====== Material provided ======

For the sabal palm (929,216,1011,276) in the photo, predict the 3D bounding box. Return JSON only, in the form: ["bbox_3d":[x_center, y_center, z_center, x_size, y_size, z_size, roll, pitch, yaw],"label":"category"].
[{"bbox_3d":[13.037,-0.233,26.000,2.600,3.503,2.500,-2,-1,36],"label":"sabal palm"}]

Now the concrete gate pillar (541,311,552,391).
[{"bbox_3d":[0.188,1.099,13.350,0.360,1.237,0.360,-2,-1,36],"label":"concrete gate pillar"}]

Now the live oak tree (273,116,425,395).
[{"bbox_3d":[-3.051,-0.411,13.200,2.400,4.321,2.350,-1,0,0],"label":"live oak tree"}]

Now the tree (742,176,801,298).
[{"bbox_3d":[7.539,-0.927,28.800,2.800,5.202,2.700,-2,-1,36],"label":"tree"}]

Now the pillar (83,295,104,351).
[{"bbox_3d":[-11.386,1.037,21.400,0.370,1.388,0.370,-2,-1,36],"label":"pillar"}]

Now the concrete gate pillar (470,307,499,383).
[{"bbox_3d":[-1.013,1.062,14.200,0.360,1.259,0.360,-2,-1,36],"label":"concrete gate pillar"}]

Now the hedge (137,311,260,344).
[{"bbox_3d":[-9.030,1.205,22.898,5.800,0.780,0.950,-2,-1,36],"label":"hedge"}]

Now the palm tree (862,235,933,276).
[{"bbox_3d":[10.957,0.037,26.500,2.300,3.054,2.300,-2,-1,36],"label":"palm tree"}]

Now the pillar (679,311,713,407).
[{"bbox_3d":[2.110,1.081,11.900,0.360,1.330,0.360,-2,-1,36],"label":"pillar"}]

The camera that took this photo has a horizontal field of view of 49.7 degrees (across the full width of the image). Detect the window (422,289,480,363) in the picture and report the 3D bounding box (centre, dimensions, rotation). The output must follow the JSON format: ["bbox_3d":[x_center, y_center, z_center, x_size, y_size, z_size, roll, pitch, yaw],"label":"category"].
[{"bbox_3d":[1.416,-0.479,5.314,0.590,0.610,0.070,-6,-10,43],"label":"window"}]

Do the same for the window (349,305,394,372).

======
====== Material provided ======

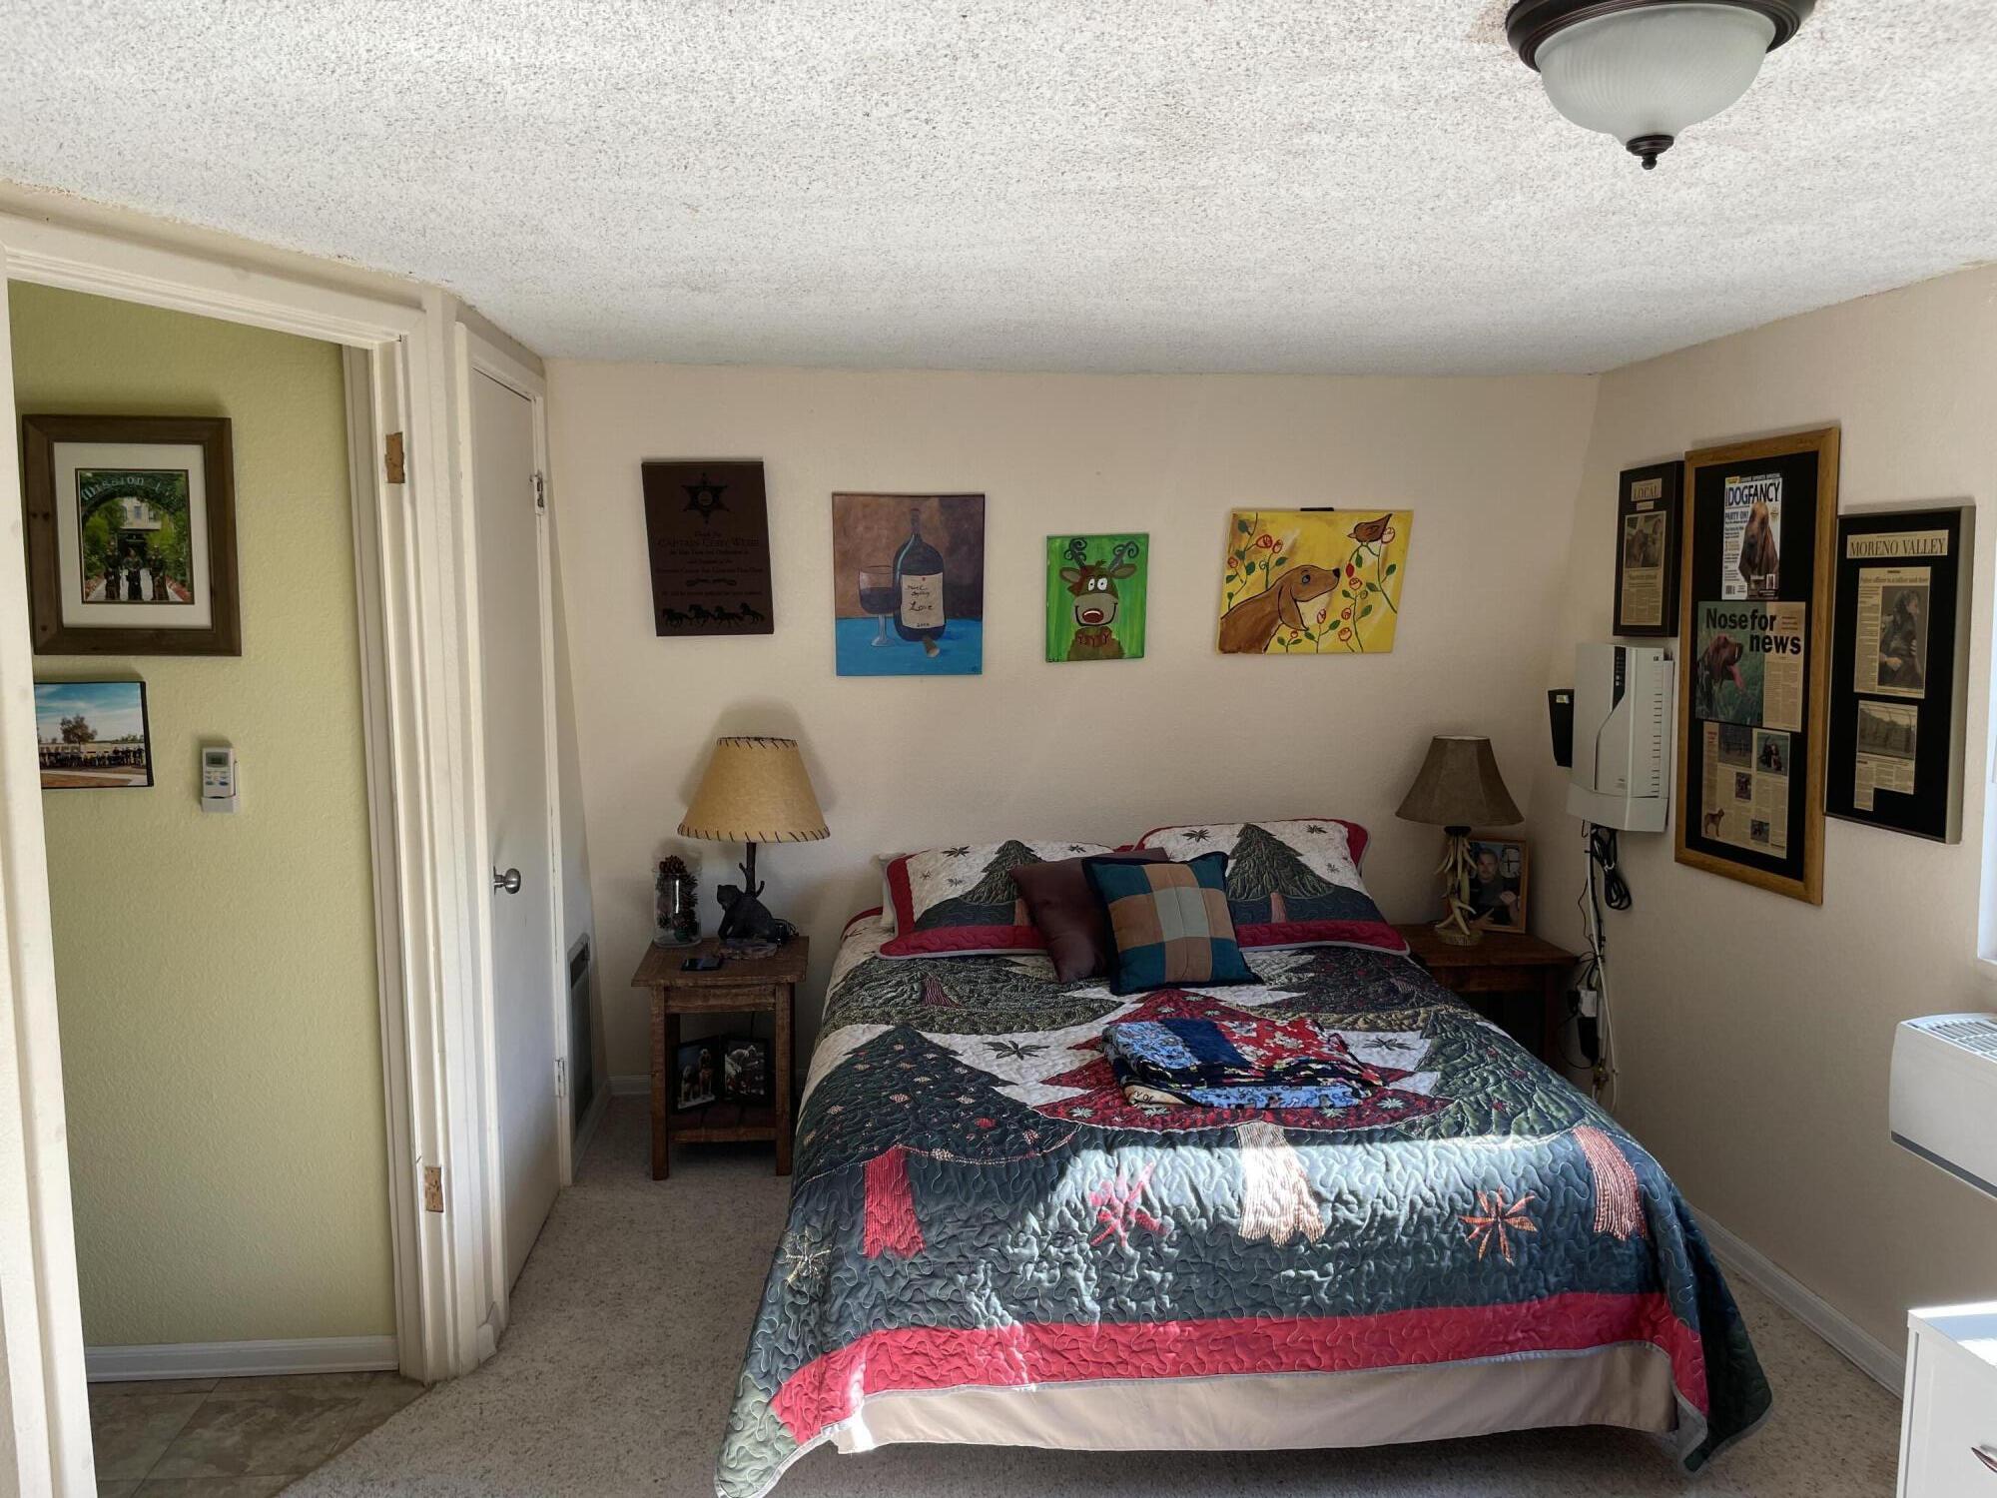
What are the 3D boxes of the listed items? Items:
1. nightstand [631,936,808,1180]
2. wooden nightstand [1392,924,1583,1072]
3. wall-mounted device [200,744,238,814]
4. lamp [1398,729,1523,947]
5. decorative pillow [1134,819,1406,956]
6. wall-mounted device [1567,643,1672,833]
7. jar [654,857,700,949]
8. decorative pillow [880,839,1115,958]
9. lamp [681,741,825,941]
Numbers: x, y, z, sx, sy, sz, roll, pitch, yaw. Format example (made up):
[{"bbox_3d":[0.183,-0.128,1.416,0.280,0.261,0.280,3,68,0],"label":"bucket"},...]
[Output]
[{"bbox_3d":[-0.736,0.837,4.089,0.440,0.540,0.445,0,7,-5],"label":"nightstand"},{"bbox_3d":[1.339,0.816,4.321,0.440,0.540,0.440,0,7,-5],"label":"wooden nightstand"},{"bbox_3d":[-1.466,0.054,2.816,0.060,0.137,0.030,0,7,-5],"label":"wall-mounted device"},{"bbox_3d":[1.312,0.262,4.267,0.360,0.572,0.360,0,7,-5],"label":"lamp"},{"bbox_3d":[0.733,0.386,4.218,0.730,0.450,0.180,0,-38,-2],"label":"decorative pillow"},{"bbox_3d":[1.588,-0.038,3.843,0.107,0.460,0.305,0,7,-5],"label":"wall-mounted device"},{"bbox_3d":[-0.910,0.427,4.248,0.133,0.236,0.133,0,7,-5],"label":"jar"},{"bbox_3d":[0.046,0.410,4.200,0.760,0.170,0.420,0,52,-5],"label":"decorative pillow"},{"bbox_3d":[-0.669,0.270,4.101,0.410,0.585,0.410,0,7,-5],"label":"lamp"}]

======

**Assigned task**
Pull out each line of the listing above that contains the string "JSON".

**Task answer**
For the sabal palm (929,216,1011,276) in the photo, predict the 3D bounding box. Return JSON only, in the form: ["bbox_3d":[x_center, y_center, z_center, x_size, y_size, z_size, roll, pitch, yaw],"label":"category"].
The camera that took this photo has a horizontal field of view of 49.7 degrees (across the full width of the image). Detect the window (422,289,480,363) in the picture and report the 3D bounding box (centre, dimensions, rotation). The output must follow the JSON format: ["bbox_3d":[x_center, y_center, z_center, x_size, y_size, z_size, roll, pitch, yaw],"label":"category"].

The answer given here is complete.